Text passage ▸
-- Opening Marker --
Prince of Rostov (1278–1286; 1288–1294)

Dmitry Borisovich (Дмитрий Борисович; 11 September 1253 – 1294) was Prince of Rostov from 1278 to 1286 and again from 1288 to 1294. He was also Prince of Uglich from 1285 to 1288.

==Life==
Dmitry Borisovich was born in 1253. He was the eldest of the three sons of Boris of Rostov from his marriage to Maria Yaroslavna of Murom.

In 1277, Dmitry and his mother brought back the body of his father from the Golden Horde. He occupied the throne of Rostov along with his younger brother Konstantin following the death of Gleb of Beloozero in 1278. Dmitry was not satisfied with this arrangement, and in 1279, he took the throne of Beloozero from his cousin Mikhail Glebovich and then forced his brother Konstantin to leave Rostov in 1281. Grand Prince Dmitry Aleksandrovich and the bishop of Rostov allowed him to reconcile with his brother. However, Konstantin took part in Andrey Aleksandrovich's campaign against Dmitry Aleksandrovich in 1285, which led to the devastation of Rostov.
-- Closing Marker --
Records from a data source:
-- Opening Marker --
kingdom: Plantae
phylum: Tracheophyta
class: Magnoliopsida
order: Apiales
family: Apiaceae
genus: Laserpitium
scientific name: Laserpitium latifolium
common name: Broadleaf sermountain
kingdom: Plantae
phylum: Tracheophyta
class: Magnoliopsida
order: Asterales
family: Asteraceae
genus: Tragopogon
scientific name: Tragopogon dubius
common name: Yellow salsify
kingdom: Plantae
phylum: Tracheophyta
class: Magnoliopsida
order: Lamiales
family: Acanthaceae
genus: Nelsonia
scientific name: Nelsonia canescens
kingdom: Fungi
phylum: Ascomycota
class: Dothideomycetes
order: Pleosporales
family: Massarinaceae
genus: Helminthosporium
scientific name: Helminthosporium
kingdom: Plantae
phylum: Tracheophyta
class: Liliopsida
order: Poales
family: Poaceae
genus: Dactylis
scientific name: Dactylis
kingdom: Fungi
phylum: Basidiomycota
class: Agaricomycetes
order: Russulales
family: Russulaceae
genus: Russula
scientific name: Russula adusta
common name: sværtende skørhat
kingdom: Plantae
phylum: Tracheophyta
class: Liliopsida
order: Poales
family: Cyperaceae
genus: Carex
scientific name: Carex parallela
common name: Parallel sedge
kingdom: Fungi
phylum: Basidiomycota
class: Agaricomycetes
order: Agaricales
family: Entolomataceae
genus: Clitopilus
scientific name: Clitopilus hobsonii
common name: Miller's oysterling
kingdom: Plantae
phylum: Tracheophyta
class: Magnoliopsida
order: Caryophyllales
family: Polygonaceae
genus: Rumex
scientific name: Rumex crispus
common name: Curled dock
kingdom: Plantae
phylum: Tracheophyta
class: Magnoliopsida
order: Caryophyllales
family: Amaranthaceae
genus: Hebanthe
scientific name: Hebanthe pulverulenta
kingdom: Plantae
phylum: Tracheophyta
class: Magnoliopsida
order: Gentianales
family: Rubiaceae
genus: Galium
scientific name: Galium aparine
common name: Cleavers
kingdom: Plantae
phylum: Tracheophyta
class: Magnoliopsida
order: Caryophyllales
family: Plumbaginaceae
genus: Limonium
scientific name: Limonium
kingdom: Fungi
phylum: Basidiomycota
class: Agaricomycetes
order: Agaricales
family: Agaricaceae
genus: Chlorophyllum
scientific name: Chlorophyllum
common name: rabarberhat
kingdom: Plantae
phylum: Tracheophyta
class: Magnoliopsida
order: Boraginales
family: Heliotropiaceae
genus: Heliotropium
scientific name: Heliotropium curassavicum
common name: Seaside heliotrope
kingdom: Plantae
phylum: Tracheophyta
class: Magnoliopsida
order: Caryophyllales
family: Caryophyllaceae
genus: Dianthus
-- Closing Marker --
Exercise set ▸
- A) Answer these questions from the text on Dmitry Borisovich:
(i) During which years was he Prince of Uglich?
(ii) Who was his mother?
(iii) From whom did he take the throne of Beloozero in 1279?
- B) Return the part of the text on Dmitry Borisovich starting with "Prince of Rostov (1278–1286;" and going on through "1285 to 1288.".
- C) Supply the next part of the text on Dmitry Borisovich, continuing from where it stops.

Task responses ▸
- A)
(i) From 1285 to 1288
(ii) Maria Yaroslavna of Murom
(iii) His cousin Mikhail Glebovich

- B)
Prince of Rostov (1278–1286; 1288–1294)

Dmitry Borisovich (Дмитрий Борисович; 11 September 1253 – 1294) was Prince of Rostov from 1278 to 1286 and again from 1288 to 1294. He was also Prince of Uglich from 1285 to 1288.

- C)
In 1285, Dmitry's cousin Roman Vladimirovich died without an heir, which allowed him to take the throne of Uglich. The following year, Tode Mongke had apparently ordered him to give the throne of Rostov to his brother, although it was returned to Dmitry by the khan in 1288, while Konstantin moved to Uglich.

In 1286, he allied with Dmitry Aleksandrovich, whose son Ivan was married to his daughter. The following year, Dmitry, alongside Dmitry of Pereslavl, Andrey of Gorodets, Daniel of Moscow, and the Novgorodians, marched on Tver in the campaign against Mikhail of Tver. In 1293, he followed Andrey of Gorodets to the Golden Horde and participated in Dyuden's campaign, which caused devastation to numerous Russian towns. However, the following year, Dmitry died and was succeeded by his younger brother Konstantin.

==Family==
He married one of the daughters of Dmitry of Pereslavl. They had one son, Aleksandr, and three daughters, including Anna of Kashin, a Russian saint who married Mikhail of Tver.

==Sources==
- Boguslavsky, Vladimir V. (2001). "Славянская энциклопедия. Киевская Русь — Московия. Т. 1: А–М"
- Fennell, John (2014). "The Crisis of Medieval Russia 1200-1304"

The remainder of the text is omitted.